-- Opening Marker --

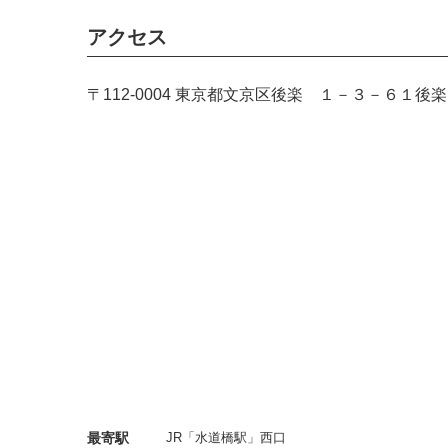
アクセス
参戦決定選手
大日本プロレス 野村卓矢
フリー 岩本煌史、阿部史典
〒112-0004 東京都文京区後楽 １－３－６１
※出場選手はケガ等により変更となる場合が
レフェリー：和田京平(全日本プロレス)、西永
スリング・ノア)、神林大介(全日本プロレス)
A)、緒方公俊
リングアナウンサー：木原文人、ガルベス★奥
チケット料金
【完売】プレミアムシート 15,000円
【残りわずか】特別リングサイド 10,000円
https://eplus.jp/baba
/
※イープラスのみで取り扱い
最寄駅
JR「水道橋駅」西口
指定席A 7,000円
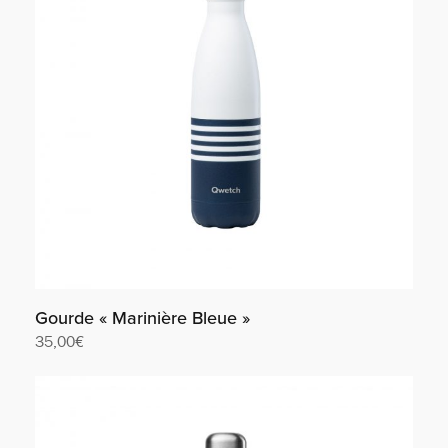
Gourde « Marinière Bleue »
35,00
€
Lire la suite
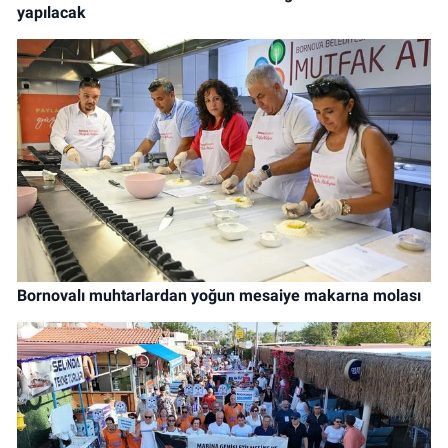
yapılacak
Bornovalı muhtarlardan yoğun mesaiye makarna molası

-- Closing Marker --

> What the exercise asks: From the line that holds "指定席A 7,000円" to the last line of the data, return those lines exactly and nothing else; both ends count, and pictures stay out.

> Written solution:
指定席A 7,000円
Gourde « Marinière Bleue »
35,00
€
Lire la suite
yapılacak
Bornovalı muhtarlardan yoğun mesaiye makarna molası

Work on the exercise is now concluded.